- _Saved entries_

══════

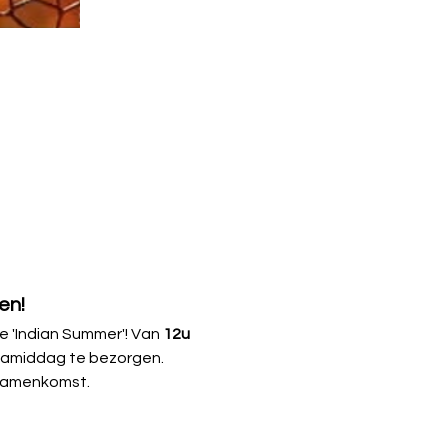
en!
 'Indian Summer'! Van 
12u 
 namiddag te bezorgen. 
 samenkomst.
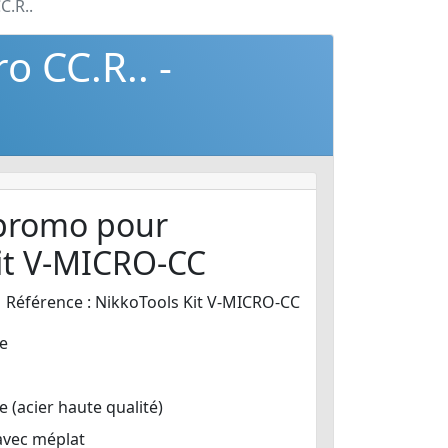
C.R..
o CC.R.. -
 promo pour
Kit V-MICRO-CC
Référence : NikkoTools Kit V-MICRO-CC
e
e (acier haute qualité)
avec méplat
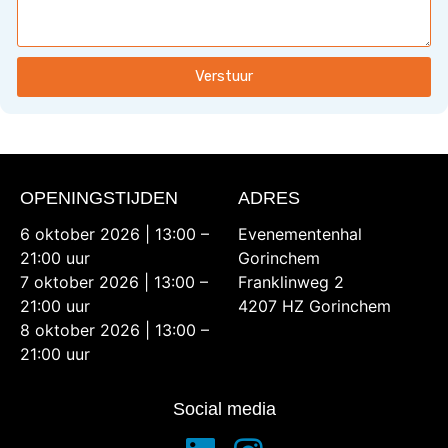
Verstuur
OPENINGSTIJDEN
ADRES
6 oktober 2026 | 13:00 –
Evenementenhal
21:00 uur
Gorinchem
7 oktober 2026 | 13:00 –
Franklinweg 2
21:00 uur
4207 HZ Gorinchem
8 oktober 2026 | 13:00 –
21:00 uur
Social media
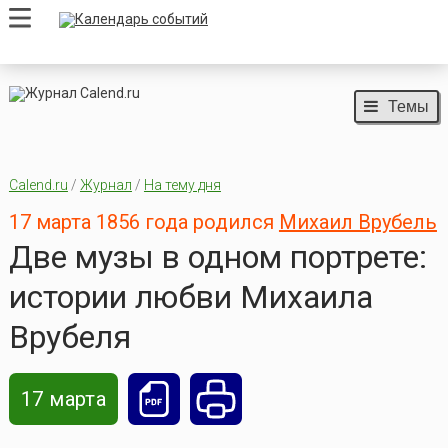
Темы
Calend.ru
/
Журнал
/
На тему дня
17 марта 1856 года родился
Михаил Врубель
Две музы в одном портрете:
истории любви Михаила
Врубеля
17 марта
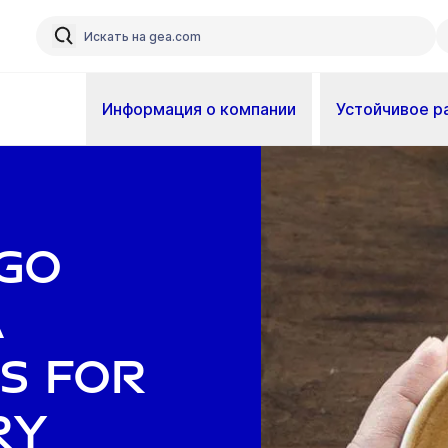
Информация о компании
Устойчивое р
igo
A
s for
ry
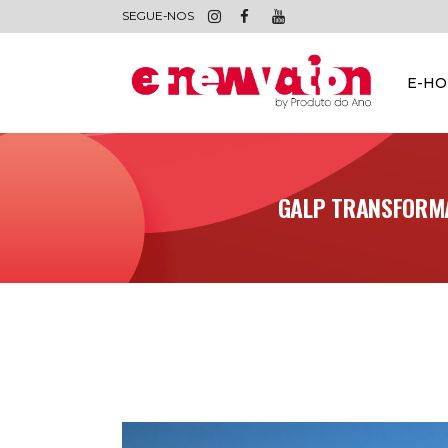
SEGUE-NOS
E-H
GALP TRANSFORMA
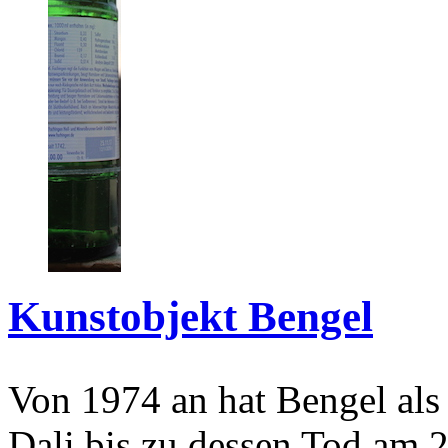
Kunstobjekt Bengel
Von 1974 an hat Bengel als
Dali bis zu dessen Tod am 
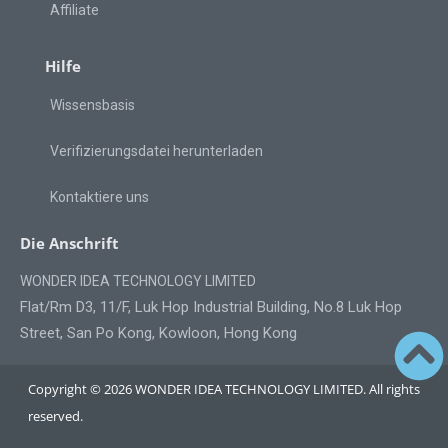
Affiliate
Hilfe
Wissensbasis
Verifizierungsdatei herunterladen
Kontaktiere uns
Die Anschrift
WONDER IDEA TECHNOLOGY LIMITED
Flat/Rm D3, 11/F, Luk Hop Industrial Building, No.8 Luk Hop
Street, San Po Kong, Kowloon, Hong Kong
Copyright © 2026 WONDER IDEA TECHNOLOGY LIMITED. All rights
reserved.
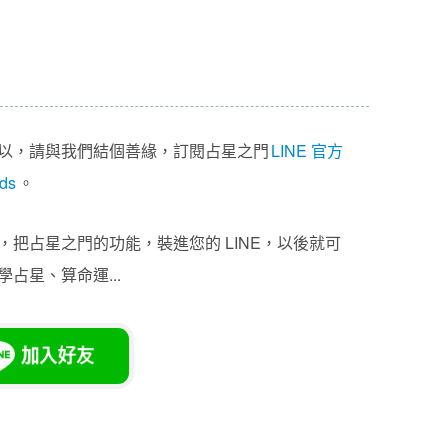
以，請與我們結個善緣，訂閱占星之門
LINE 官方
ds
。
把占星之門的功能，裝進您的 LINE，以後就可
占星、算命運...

══════

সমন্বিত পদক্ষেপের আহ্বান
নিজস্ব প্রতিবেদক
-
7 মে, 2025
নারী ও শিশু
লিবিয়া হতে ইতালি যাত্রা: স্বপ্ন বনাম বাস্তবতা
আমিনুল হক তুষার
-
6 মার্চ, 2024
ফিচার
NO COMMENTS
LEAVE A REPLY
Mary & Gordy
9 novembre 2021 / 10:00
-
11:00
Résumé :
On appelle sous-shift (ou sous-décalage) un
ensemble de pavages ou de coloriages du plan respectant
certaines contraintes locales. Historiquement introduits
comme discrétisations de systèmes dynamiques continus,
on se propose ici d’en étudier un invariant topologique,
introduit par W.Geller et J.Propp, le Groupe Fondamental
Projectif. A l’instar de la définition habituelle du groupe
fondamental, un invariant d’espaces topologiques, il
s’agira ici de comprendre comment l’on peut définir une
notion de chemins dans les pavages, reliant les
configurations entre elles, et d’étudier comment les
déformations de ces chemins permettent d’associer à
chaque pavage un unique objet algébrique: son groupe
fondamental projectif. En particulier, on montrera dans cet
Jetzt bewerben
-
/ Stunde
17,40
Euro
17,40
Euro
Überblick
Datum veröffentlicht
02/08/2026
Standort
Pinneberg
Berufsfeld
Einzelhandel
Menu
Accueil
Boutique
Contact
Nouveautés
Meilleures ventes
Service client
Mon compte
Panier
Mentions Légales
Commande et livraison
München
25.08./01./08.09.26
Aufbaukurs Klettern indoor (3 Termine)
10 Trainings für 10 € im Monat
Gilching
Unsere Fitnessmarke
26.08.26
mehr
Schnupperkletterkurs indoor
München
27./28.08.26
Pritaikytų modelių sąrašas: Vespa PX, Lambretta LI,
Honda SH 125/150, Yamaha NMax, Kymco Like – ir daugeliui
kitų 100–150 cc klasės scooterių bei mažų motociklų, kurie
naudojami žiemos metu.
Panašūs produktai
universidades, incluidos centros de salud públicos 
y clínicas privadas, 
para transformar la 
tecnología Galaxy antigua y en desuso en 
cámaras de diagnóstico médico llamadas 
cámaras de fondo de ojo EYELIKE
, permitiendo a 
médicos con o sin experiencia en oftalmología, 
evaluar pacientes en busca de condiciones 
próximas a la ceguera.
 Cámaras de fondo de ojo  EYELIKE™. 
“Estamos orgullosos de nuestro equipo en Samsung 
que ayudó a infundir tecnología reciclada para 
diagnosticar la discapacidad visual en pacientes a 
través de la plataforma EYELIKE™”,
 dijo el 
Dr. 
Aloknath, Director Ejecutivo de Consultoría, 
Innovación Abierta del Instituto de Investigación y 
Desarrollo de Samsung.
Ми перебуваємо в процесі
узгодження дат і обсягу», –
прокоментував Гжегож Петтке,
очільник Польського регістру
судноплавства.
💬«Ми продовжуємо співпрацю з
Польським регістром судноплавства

══════

- _Exercise requirements_
Output exactly the lines above that lie between the line with "Устойчивое р" and the line with "Street, San Po Kong, Kowloon, Hong Kong", those two lines included, and no pictures.

- _Output below_
Устойчивое р
igo
A
s for
ry
SEGUE-NOS
E-H
GALP TRANSFORMA
Kunstobjekt Bengel
Von 1974 an hat Bengel als
Dali bis zu dessen Tod am 
Affiliate
Hilfe
Wissensbasis
Verifizierungsdatei herunterladen
Kontaktiere uns
Die Anschrift
WONDER IDEA TECHNOLOGY LIMITED
Flat/Rm D3, 11/F, Luk Hop Industrial Building, No.8 Luk Hop
Street, San Po Kong, Kowloon, Hong Kong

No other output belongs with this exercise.